"C'est une victoire de l'Egalité sur la peur, le préjugé et l'ignorance", s'est félicitée l'avocate parisienne de l'enseignante, Me Caroline Mécary.
Dans son arrêt, la Cour européenne "considère que la requérante a fait l'objet d'une différence de traitement" et souligne que cette différence qui se rapporte uniquement à l'orientation sexuelle "constitue une discrimination au regard de la Convention".
"L'influence de son homosexualité sur l'appréciation de sa demande est non seulement avérée, mais a également revêtu un caractère décisif", indique encore la Cour dans son arrêt.
Par dix voix contre sept, les juges européens de la Grande chambre ont donc conclu à la violation de l'article 14 (interdiction de la discrimination) combiné avec l'article 8 (droit au respect de la vie privée et familiale) de la Convention européenne des droits de l'homme. Ils ont alloué 10.000 euros à la requérante pour dommage moral.
L'arrêt aura des conséquences importantes pour tous les célibataires homosexuels car désormais "la France ne peut plus refuser un agrément à une personne célibataire en raison de son homosexualité et il en sera de même pour tous les autres pays membres du Conseil de l'Europe", souligne Caroline Mécary.
Le droit français, rappellent les juges européens, autorise déjà l'adoption d'un enfant par un célibataire, ouvrant ainsi la voie à l'adoption par une personne célibataire homosexuelle. La France n'aura donc pas à modifier sa législation pour se conformer à la décision obligatoire de la Cour, mais elle devra modifier l'interprétation et la mise en pratique de ses propres textes, selon les juristes européens.
Lors de la procédure devant la Cour européenne, la Fédération Internationale des ligues des Droits de l'Homme (FIDH), l'ILGA-Europe (the European Region of the International Lesbian and Gay Association), l'Association des Parents et futurs Parents Gays et Lesbiens (APGL) et la British Agencies for Adoption and Fostering (BAAF) avaient été autorisées à intervenir en qualité de tiers intervenants, une procédure exceptionnelle.
La requérante, qui protège son anonymat sous les initiales E.B., est institutrice dans une école maternelle dans le Jura. Aujourd'hui âgée de 45 ans, elle vit depuis 1990 avec une psychologue.

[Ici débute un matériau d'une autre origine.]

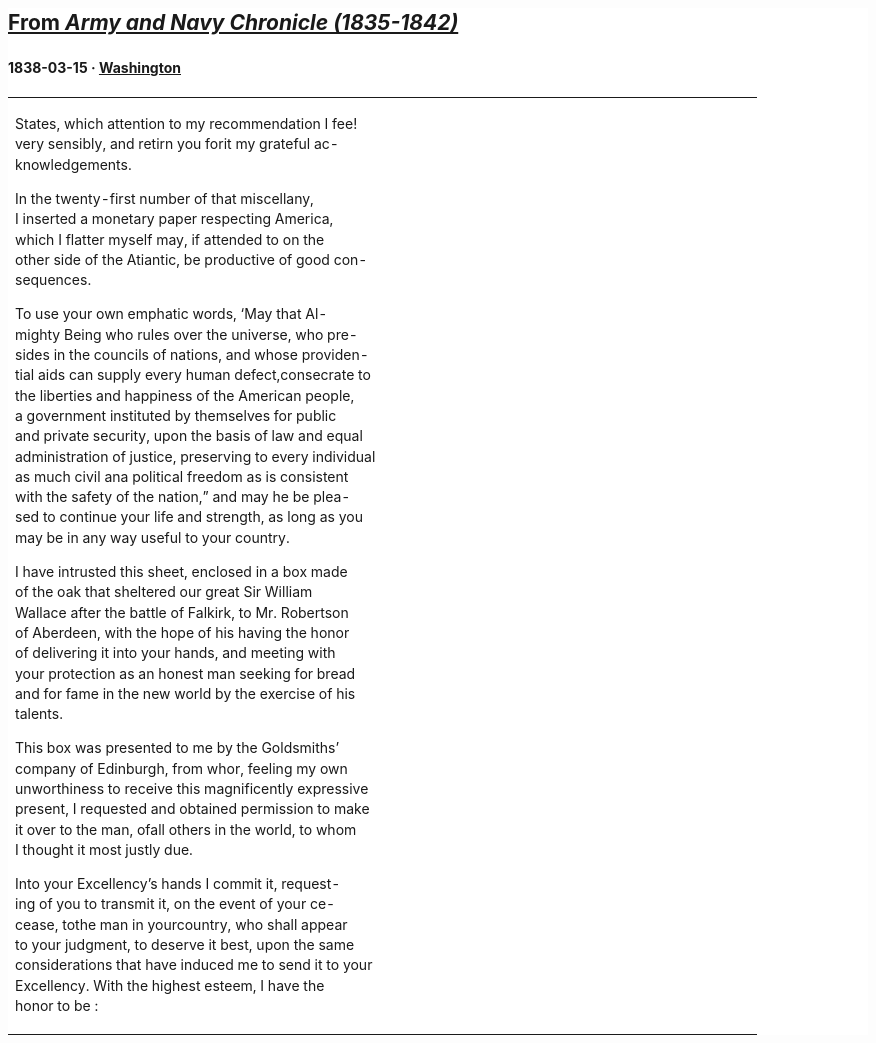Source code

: 
## [From _Army and Navy Chronicle (1835-1842)_](https://archive.org/details/sim_army-and-navy-chronicle_1838-03-15_6_11/page/n6/mode/1up?view=theater)

#### 1838-03-15 &middot; [Washington](http://dbpedia.org/resource/Washington%2C_D.C.)

<table style="width: 100%;"><tr><td style="width: 50%">

  
  
States, which attention to my recommendation I fee!  
very sensibly, and retirn you forit my grateful ac-  
knowledgements.  
  
In the twenty-first number of that miscellany,  
I inserted a monetary paper respecting America,  
which I flatter myself may, if attended to on the  
other side of the Atiantic, be productive of good con-  
sequences.  
  
To use your own emphatic words, ‘May that Al-  
mighty Being who rules over the universe, who pre-  
sides in the councils of nations, and whose providen-  
tial aids can supply every human defect,consecrate to  
the liberties and happiness of the American people,  
a government instituted by themselves for public  
and private security, upon the basis of law and equal  
administration of justice, preserving to every individual  
as much civil ana political freedom as is consistent  
with the safety of the nation,” and may he be plea-  
sed to continue your life and strength, as long as you  
may be in any way useful to your country.  
  
I have intrusted this sheet, enclosed in a box made  
of the oak that sheltered our great Sir William  
Wallace after the battle of Falkirk, to Mr. Robertson  
of Aberdeen, with the hope of his having the honor  
of delivering it into your hands, and meeting with  
your protection as an honest man seeking for bread  
and for fame in the new world by the exercise of his  
talents.  
  
This box was presented to me by the Goldsmiths’  
company of Edinburgh, from whor, feeling my own  
unworthiness to receive this magnificently expressive  
present, I requested and obtained permission to make  
it over to the man, ofall others in the world, to whom  
I thought it most justly due.  
  
Into your Excellency’s hands I commit it, request-  
ing of you to transmit it, on the event of your ce-  
cease, tothe man in yourcountry, who shall appear  
to your judgment, to deserve it best, upon the same  
considerations that have induced me to send it to your  
Excellency. With the highest esteem, I have the  
honor to be :  
  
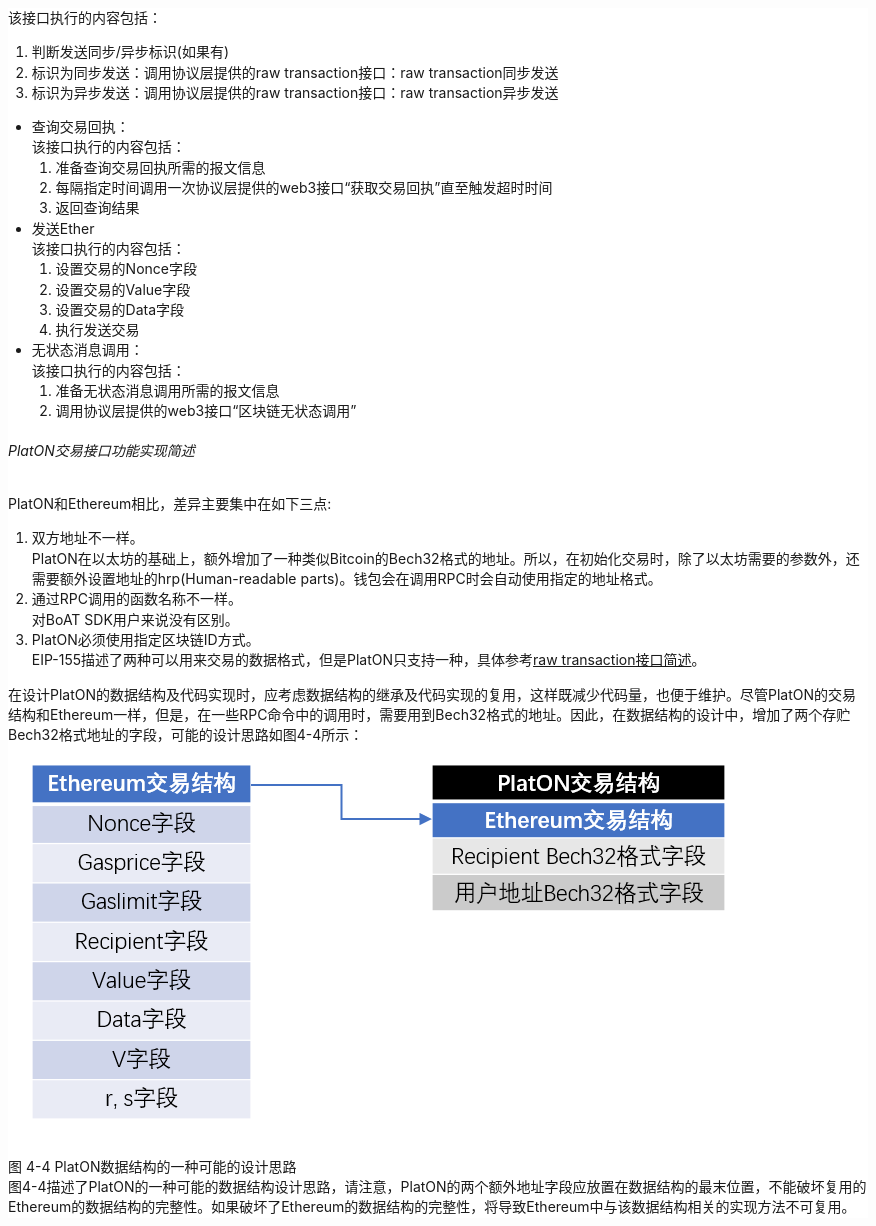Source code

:   该接口执行的内容包括：  
  1. 判断发送同步/异步标识(如果有)
  2. 标识为同步发送：调用协议层提供的raw transaction接口：raw transaction同步发送
  3. 标识为异步发送：调用协议层提供的raw transaction接口：raw transaction异步发送
+ 查询交易回执：  
  该接口执行的内容包括：
  1. 准备查询交易回执所需的报文信息
  2. 每隔指定时间调用一次协议层提供的web3接口“获取交易回执”直至触发超时时间
  3. 返回查询结果
+ 发送Ether  
  该接口执行的内容包括：
  1. 设置交易的Nonce字段
  2. 设置交易的Value字段
  3. 设置交易的Data字段
  4. 执行发送交易
+ 无状态消息调用：  
  该接口执行的内容包括：  
  1. 准备无状态消息调用所需的报文信息  
  2. 调用协议层提供的web3接口“区块链无状态调用”  

###### PlatON交易接口功能实现简述
PlatON和Ethereum相比，差异主要集中在如下三点:  
  1. 双方地址不一样。  
    PlatON在以太坊的基础上，额外增加了一种类似Bitcoin的Bech32格式的地址。所以，在初始化交易时，除了以太坊需要的参数外，还需要额外设置地址的hrp(Human-readable parts)。钱包会在调用RPC时会自动使用指定的地址格式。  
  2. 通过RPC调用的函数名称不一样。  
    对BoAT SDK用户来说没有区别。  
  3. PlatON必须使用指定区块链ID方式。  
    EIP-155描述了两种可以用来交易的数据格式，但是PlatON只支持一种，具体参考[raw transaction接口简述](#raw-transaction接口简述)。   

在设计PlatON的数据结构及代码实现时，应考虑数据结构的继承及代码实现的复用，这样既减少代码量，也便于维护。尽管PlatON的交易结构和Ethereum一样，但是，在一些RPC命令中的调用时，需要用到Bech32格式的地址。因此，在数据结构的设计中，增加了两个存贮Bech32格式地址的字段，可能的设计思路如图4-4所示：  
![PlatON数据结构的一种可能的设计思路](./images/BoAT_Overall_Design_cn-F4-4-PlatON_Data_Structure.png)  
图 4-4 PlatON数据结构的一种可能的设计思路  
图4-4描述了PlatON的一种可能的数据结构设计思路，请注意，PlatON的两个额外地址字段应放置在数据结构的最末位置，不能破坏复用的Ethereum的数据结构的完整性。如果破坏了Ethereum的数据结构的完整性，将导致Ethereum中与该数据结构相关的实现方法不可复用。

Souhaitant adopter un enfant, elle a essuyé un refus de la part des services départementaux qui ont invoqué un défaut de "repères identificatoires" dû à l'absence de référent paternel et l'ambiguïté de sa compagne par rapport à une éventuelle adoption.
Les juridictions françaises ont confirmé le refus d'adoption, estimant que cette décision n'était pas fondée sur le choix de vie de la requérante, mais avait tenu compte des besoins et de l'intérêt d'un enfant adopté.
L'enseignante s'estimait victime d'une violation des articles 8 (droit au respect de la vie privée et familiale) et 14 (interdiction de la discrimination) de la convention européenne des droits de l'Homme.
> HES : l'Europe au service de l'égalité des droits
Homosexualités et Socialisme (HES) se réjouit de la décision rendue par la Cour européenne "qui place le gouvernement français devant ses responsabilités". "Le débat doit désormais s'ouvrir au Parlement", estime HES qui rapelle que es députés socialistes ont déposé, dès 2006, et à nouveau le 15 janvier 2008, une proposition de loi visant à aménager les conditions d'exercice de la parentalité. Cette proposition prévoit en particulier l'ouverture de l'adoption aux couples de même sexe.
Rappelant que ce sont les Conseils généraux qui sont chargés de la procédure d'agrément pour adoption, Homosexualités et Socialisme invite les candidats aux élections cantonales à s'exprimer pendant la campagne. "S'engagent-ils à ne jamais retenir le critère de l'homosexualité pour refuser l'agrément pour adoption ?", interroge HES.